== WORK ORDER 1 ==
The text on PROSE standard concepts includes a grammar line that references the Pair concept for the SubstringExtraction language. List each distinct identifier in that line.
== WORK ORDER 2 ==
Continue the text on PROSE standard concepts from its last sentence.
[[ SELECTED TEXT open ]]
# Standard concepts

Standard concepts are built-in PROSE operators. They have predefined semantics and, most of the time, witness functions for backpropagation. Thus, you can use standard concepts arbitrarily in your own DSLs without reimplementing them or designing your own synthesis procedures for them.

# Concept rules

The grammar syntax for a simple concept rule looks as follows:

Type P := CustomOperatorName(E1, ..., Ek) = ConceptName(E1, ..., Ek);


Here ConceptName is the name of the concept (e.g. Pair), and CustomOperatorName is a DSL-specific name for this particular usage of the concept (e.g. RegexPair). The parameter symbols E1, $…$, Ek are passed directly to the standard concept.

Example: in the SubstringExtraction language in our tutorial, the standard concept Pair is referenced as follows:

Tuple<Regex, Regex> positionBoundaries := RegexPair(r, r) = Pair(r, r);
Regex r;


The two r parameters denote the regexes to the left and to the right of a given position boundary. They are united into a tuple with a standard concept Pair.
[[ SELECTED TEXT closed ]]
[[ DATASET CONTENT open ]]
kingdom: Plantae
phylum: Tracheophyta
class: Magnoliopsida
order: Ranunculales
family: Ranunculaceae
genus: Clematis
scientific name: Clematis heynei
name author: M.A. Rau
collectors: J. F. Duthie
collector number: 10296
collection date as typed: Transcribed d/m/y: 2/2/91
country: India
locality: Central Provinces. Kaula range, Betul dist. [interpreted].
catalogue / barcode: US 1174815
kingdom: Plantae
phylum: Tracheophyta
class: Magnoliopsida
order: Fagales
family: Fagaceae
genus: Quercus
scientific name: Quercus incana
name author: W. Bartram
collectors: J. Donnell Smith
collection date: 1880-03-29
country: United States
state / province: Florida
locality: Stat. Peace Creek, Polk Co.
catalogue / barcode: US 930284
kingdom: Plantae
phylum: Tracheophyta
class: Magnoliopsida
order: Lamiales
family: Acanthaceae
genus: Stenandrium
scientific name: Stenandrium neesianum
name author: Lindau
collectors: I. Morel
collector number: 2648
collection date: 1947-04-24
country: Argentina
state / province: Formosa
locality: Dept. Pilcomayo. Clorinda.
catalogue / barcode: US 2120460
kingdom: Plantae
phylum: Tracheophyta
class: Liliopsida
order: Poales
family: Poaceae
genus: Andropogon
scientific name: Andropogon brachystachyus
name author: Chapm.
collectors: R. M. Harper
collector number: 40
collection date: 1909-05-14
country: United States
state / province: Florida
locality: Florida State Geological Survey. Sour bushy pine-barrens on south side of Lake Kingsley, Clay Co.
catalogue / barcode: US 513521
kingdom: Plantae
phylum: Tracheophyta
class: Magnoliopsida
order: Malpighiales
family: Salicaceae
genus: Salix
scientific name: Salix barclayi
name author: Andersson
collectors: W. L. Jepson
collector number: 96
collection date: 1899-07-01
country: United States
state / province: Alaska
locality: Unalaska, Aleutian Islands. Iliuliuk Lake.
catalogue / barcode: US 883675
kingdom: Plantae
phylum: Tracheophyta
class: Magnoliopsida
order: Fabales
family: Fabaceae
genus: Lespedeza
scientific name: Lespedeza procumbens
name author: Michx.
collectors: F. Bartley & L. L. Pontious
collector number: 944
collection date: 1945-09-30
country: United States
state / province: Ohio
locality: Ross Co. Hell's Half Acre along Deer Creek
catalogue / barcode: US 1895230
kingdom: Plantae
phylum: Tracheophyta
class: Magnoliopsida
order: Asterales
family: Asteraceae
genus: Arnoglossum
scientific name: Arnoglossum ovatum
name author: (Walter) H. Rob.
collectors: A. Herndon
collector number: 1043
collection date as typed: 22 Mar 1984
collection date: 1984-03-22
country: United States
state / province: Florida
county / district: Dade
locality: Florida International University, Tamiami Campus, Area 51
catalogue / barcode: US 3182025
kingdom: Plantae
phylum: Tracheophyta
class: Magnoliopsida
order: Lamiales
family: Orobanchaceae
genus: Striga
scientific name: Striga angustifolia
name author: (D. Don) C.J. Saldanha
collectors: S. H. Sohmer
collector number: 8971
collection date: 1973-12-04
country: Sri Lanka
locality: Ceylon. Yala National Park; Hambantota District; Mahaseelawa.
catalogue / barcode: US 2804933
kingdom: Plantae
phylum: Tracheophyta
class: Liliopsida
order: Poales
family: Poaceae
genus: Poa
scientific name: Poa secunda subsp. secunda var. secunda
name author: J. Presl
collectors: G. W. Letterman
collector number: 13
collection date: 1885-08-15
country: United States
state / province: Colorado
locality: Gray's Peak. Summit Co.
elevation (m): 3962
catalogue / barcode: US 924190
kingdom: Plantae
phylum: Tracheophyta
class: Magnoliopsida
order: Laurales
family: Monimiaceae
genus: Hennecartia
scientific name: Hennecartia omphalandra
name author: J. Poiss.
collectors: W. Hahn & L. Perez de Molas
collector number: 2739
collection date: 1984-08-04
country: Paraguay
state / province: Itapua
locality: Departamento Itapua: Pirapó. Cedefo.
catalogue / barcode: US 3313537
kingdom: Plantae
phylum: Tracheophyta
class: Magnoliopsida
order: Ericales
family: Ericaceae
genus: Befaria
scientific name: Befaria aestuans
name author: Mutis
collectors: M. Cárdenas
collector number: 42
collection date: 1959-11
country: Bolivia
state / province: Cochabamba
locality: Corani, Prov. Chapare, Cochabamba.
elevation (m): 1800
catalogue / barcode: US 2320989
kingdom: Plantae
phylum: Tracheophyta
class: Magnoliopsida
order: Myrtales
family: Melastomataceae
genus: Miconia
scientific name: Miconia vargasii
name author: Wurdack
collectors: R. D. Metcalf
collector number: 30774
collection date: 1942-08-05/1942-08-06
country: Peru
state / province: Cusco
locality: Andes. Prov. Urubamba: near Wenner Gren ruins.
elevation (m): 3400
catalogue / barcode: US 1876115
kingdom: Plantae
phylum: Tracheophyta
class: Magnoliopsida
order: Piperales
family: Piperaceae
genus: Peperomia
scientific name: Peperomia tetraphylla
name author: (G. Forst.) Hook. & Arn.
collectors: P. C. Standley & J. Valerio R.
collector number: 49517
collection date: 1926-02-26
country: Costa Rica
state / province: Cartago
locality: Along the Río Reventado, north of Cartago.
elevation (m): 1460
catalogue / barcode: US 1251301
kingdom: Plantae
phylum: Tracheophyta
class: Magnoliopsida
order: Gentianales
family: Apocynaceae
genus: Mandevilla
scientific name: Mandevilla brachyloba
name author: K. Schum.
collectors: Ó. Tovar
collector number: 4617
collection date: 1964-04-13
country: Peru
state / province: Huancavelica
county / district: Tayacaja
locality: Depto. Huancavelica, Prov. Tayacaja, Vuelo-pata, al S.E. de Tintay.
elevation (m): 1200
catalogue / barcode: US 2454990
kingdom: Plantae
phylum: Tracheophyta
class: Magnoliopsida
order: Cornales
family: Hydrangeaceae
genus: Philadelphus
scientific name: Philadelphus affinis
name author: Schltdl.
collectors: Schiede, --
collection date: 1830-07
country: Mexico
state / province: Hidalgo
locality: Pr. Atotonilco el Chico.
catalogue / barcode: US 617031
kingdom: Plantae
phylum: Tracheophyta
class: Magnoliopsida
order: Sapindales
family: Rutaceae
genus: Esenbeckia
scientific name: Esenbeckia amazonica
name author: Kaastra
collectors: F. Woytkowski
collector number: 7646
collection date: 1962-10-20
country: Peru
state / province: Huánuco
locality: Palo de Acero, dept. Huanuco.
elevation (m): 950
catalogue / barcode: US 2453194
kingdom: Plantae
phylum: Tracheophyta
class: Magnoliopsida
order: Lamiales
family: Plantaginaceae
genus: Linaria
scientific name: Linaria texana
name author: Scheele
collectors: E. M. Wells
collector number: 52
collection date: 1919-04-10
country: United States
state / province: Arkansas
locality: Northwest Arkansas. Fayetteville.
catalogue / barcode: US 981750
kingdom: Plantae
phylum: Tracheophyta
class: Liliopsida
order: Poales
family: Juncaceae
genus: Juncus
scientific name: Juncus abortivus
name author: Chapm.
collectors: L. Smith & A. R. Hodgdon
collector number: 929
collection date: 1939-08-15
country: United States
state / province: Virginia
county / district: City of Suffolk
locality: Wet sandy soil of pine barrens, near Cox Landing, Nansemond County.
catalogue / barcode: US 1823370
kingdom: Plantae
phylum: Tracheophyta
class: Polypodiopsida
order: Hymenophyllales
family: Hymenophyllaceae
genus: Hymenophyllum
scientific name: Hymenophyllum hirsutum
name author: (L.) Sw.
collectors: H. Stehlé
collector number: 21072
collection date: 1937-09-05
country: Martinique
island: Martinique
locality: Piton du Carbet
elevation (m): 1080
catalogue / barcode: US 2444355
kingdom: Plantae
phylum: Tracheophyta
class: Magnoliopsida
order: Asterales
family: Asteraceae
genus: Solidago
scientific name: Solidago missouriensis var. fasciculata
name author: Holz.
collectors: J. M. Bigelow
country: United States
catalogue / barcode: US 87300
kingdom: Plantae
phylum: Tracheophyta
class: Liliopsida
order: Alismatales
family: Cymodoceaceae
[[ DATASET CONTENT closed ]]
== TASK RESULT 1 ==
Tuple, Regex, positionBoundaries, RegexPair, r, Pair

== TASK RESULT 2 ==
## Lambda functions

More complex concept rules may include a lambda function on their right-hand side. For instance, a list-processing operator Filter takes as input a predicate of type Func<T, bool> and a sequence of type IEnumerable<T>, and returns the filtered subsequence of elements that satisfy the predicate. Here is a complete example of referencing Filter in a DSL:

#reference 'file:TestLanguage.dll';
using semantics TestLanguage.Filtering;
using learners TestLanguage.Filtering.Learners;

language Filtering;

@input string[] v;
Regex r;
bool f := Match(x, r) | True();
@start string[] P := Selected(f, v) = Filter(\x: string => f, v);


Here the custom operator Selected(f, v) is implemented as a concept rule Filter. The first parameter of Filter is a lambda \x: string => f, and the second one is v. Notice that you can either use a formal parameter directly in a concept, or pass it down into a lambda body.

# List of concepts

Concept Semantics Specs handled by PROSE Witness functions needed?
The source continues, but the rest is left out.